Une autre raison. Le nouveau régime, avec l’instauration de la République, était délibérément assimilationniste et vraisemblablement la citoyenneté française accordée aux isarélites d’Algérie, par le décret Crémieux, était un phénomène qui cadrait parfaitement avec cette politique. Le célèbre décret, contrairement à ce qu’on a pu écrire, n’avait pas fait de jaloux, mais il fit naître un fort sentiment de crainte. Ce sentiment ne tarda pas d’ailleurs à être exploité par les insurgés qui mettaient en avant l’idée du danger que des Musulmans soient soumis non seulement à la colonisation mais aussi à des Juifs indigènes. Ce qui avait fait dire à El Mokrani :Je ne subirai pas la loi du jardinier Ou du juif, fut-il de France. Ici le terme jardinier désigne bien entendu, le colon. Quant au juif de France, c’est une allusion à Crémieux, avocat Israélite devenu ministre de la nouvelle République. Une récente étude [12] consacrée à une crise antisémite d’Algérie éclaire le rôle contradictoire du colonisateur : il suscite des haines (antérieurement à la crise anti-dreyfusarde) tout en favorisant l’essor social des juifs. Pour les événements de 1871, y eut-il entre les Israélites et les Musulmans un contentieux susceptible de déclencher un drame politique ?
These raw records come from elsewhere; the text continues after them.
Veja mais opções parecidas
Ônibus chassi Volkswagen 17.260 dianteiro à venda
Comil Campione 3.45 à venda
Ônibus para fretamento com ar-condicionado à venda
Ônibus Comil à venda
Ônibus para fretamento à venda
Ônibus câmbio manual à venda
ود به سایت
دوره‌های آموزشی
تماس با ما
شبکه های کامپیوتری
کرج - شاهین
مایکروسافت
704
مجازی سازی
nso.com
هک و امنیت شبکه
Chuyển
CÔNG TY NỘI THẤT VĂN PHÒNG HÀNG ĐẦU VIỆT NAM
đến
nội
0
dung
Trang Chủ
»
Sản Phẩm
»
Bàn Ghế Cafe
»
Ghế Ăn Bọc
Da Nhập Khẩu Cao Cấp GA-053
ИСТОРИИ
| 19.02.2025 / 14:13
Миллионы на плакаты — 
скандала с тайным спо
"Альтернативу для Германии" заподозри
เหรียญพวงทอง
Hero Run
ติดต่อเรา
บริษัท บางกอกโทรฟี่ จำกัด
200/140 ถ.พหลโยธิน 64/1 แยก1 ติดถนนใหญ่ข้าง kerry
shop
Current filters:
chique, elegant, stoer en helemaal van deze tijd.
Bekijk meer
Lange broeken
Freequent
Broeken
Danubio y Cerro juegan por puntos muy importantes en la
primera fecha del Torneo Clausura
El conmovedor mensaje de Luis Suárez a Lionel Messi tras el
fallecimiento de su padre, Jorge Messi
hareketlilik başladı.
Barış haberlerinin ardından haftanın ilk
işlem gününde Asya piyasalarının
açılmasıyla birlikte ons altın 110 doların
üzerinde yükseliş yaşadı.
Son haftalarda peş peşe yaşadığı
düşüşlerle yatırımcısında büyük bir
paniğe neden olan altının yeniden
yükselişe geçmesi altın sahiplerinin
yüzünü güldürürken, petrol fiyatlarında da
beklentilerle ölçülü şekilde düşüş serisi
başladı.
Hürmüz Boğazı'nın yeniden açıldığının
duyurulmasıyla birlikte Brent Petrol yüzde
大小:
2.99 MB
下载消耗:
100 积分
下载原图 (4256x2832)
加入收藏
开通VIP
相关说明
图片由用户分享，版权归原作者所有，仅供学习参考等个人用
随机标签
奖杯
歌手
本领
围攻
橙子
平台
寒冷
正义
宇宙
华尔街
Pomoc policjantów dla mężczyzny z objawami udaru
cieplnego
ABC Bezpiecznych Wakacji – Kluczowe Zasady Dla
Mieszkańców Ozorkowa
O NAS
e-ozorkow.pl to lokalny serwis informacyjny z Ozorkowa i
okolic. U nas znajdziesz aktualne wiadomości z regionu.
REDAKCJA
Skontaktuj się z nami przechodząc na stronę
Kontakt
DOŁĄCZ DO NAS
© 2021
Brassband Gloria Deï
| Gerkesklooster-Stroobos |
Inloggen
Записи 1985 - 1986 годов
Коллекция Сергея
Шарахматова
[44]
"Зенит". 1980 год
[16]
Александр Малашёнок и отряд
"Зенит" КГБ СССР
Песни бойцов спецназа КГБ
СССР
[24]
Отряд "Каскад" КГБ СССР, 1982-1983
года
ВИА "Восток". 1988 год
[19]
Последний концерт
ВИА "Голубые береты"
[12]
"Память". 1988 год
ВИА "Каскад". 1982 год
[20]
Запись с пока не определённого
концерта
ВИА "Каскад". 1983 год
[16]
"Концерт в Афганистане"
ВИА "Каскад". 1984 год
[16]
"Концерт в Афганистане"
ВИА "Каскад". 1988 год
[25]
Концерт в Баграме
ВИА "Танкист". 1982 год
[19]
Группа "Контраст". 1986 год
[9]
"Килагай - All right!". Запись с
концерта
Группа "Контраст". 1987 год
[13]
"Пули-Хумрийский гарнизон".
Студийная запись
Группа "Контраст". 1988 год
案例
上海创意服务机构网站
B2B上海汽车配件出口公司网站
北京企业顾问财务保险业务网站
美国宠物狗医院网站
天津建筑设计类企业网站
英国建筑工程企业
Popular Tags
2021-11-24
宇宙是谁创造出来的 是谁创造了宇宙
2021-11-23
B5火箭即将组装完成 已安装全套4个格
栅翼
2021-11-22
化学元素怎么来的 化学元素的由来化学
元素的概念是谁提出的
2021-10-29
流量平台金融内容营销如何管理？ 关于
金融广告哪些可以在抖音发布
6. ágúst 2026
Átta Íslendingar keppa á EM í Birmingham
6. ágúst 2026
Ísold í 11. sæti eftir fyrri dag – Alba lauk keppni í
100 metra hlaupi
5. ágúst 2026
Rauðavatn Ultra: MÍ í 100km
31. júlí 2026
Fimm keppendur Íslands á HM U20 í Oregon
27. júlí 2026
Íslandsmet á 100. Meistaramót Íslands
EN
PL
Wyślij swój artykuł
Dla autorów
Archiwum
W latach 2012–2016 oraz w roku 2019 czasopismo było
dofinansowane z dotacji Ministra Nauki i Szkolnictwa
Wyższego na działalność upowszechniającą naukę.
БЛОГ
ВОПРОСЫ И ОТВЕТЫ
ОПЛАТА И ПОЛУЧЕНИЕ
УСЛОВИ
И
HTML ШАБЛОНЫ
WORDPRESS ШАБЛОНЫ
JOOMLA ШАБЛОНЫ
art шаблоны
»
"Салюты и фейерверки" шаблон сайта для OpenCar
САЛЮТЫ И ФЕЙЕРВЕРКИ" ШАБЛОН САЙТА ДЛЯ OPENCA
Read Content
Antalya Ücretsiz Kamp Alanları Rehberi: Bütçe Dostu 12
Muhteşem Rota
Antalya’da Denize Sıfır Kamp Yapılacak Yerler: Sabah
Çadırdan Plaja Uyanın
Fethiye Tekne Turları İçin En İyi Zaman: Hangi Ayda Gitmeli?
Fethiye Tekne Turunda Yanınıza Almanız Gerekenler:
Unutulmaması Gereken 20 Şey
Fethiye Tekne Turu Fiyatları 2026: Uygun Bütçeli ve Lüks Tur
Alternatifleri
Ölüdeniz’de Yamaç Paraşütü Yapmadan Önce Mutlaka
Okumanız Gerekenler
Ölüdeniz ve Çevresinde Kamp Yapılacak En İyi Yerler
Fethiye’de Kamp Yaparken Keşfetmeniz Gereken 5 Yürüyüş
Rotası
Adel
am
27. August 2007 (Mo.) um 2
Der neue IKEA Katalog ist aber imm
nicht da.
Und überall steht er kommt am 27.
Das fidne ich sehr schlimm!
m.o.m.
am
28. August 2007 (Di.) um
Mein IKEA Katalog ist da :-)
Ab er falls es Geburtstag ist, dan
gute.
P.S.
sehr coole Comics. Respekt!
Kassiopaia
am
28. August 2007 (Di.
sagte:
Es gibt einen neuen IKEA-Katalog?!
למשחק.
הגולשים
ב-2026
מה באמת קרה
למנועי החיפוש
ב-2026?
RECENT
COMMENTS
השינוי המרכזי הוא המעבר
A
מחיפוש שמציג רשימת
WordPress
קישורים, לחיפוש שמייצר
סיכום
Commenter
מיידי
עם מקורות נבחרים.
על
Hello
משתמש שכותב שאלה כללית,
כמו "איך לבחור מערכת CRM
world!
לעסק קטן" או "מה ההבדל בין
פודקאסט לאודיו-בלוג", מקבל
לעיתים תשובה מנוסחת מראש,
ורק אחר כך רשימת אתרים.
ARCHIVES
Pour revenir à cet hymne à la gloire d’El Mokrani, il est bon d’avoir à l’esprit qu’à la date de sa composition la revendication nationaliste n’était pas encore exprimée. Mais l’auteur, qui avait des rapports amicaux avec Rabah Zenati [13] de Taourirt El Hedjadj, fait partie de ceux qu’on qualifiait d’« évolués ». Si bien que ses vers qui sont d’un intérêt historique évident, sonnent juste, leur ton étant mesuré et d’une parfaite sérénité.